Her heart is still beating so fast, her cheeks are still red and hot, and the rain outside on a Saturday makes all the scenes feel so real. She drops her bag next to her nicely made up bed. Her sight is starting to be foggy. She needs to lean back to her white and purple wall before she crashes to the ground. What just happened 27 minutes ago? Did everything really occur in real life or just in her dream? Was the kiss just an illusion? Her feelings are all so mixed up right now. It is supposed to be wrong, but is she a bad person to admit that she enjoyed it?
No, it is not a sin to kiss someone that you are unsure of how you feel. But what is wrong is that he is someone else’s, and not hers in the first place. When his lips touched hers, the whole world was swirling around in the back of her head. It has been a long time since someone touched her lips. But the feel…it was different. It was something indescribable.

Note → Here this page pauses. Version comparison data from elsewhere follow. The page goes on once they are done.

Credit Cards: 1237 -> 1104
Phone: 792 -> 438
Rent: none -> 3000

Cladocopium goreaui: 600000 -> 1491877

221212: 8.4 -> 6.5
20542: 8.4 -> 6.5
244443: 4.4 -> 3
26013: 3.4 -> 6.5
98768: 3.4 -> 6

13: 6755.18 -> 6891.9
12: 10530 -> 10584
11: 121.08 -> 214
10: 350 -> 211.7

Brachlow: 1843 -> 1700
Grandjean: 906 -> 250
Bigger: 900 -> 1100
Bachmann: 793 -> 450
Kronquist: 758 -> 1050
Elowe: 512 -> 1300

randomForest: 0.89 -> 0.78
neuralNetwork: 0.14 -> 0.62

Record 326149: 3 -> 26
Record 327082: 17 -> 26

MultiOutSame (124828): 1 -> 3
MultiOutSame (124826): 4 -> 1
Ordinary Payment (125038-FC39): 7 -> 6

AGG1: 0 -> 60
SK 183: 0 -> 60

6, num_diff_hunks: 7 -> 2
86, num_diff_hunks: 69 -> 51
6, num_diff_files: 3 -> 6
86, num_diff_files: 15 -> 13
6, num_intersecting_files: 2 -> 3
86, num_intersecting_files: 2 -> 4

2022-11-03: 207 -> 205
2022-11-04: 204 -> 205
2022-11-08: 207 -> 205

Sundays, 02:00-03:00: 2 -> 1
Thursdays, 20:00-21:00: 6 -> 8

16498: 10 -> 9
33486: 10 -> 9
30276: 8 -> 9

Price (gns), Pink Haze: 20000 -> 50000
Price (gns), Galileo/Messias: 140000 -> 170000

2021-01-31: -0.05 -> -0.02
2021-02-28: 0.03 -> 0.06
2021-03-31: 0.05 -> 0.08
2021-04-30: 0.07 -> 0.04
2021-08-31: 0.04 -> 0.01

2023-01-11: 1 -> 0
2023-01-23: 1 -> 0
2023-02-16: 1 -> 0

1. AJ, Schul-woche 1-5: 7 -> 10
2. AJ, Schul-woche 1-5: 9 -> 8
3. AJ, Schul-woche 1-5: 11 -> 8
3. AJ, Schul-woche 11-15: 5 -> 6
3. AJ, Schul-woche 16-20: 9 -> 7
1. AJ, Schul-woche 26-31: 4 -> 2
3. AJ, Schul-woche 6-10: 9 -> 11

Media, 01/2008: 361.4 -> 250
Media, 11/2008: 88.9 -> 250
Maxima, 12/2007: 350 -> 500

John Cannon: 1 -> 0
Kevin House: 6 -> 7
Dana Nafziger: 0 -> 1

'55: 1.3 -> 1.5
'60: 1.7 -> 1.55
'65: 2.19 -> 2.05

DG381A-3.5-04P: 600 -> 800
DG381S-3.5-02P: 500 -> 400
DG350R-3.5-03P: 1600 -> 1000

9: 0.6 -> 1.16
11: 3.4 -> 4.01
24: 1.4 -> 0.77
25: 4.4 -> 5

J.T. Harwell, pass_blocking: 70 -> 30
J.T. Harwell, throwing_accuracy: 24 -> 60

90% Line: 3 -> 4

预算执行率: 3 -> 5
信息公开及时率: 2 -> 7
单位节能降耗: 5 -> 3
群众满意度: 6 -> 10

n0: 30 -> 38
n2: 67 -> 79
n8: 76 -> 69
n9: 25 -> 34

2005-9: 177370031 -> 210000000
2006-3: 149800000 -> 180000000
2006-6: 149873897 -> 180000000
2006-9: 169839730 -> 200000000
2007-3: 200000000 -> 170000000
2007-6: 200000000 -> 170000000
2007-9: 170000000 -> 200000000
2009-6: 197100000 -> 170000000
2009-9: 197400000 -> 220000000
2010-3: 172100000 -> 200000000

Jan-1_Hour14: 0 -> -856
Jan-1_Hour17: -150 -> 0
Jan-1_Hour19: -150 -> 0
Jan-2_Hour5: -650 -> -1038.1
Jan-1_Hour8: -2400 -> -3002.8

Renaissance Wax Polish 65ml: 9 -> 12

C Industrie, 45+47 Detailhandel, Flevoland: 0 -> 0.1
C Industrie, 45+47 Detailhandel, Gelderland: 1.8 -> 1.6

Him, the person that has been there when she went through a rough relationship and stayed until she decided to move on… sadly not to him but to another guy. He was still there, waiting for her to see his presence. For real. Two broken experiences of love and there he was, still expecting for her recognition. She thought he was gone to someone else’s hands but he kept coming right back at her. Whoever she ends up with and he ends up with, he will always find a way to see her. She never refuses and she kinds of like it and worse she becomes too dependent on him. Even her mother.
Is that wrong to be in the middle of two people’s relationship? Is that so wrong to ruin someone else’s life that she might not even know just for her own entertainment? Is that wrong wishing that he will not let go of her even though someone else’s life is on the verge of breaking? Is it too late to finally say that ‘I am waiting for you to come back to me and there shall I finally hold your hands in mine’? 
People will only regret things that had already happened and had already lost. People will only be grateful after they give up the things they used to chase. People will only realize how they are worth not until they got wasted by someone else. Because people will never feel enough with themselves and therefore they desire greater things and become even more greedy. In that moment, people do not realize that they are killing someone else and themselves.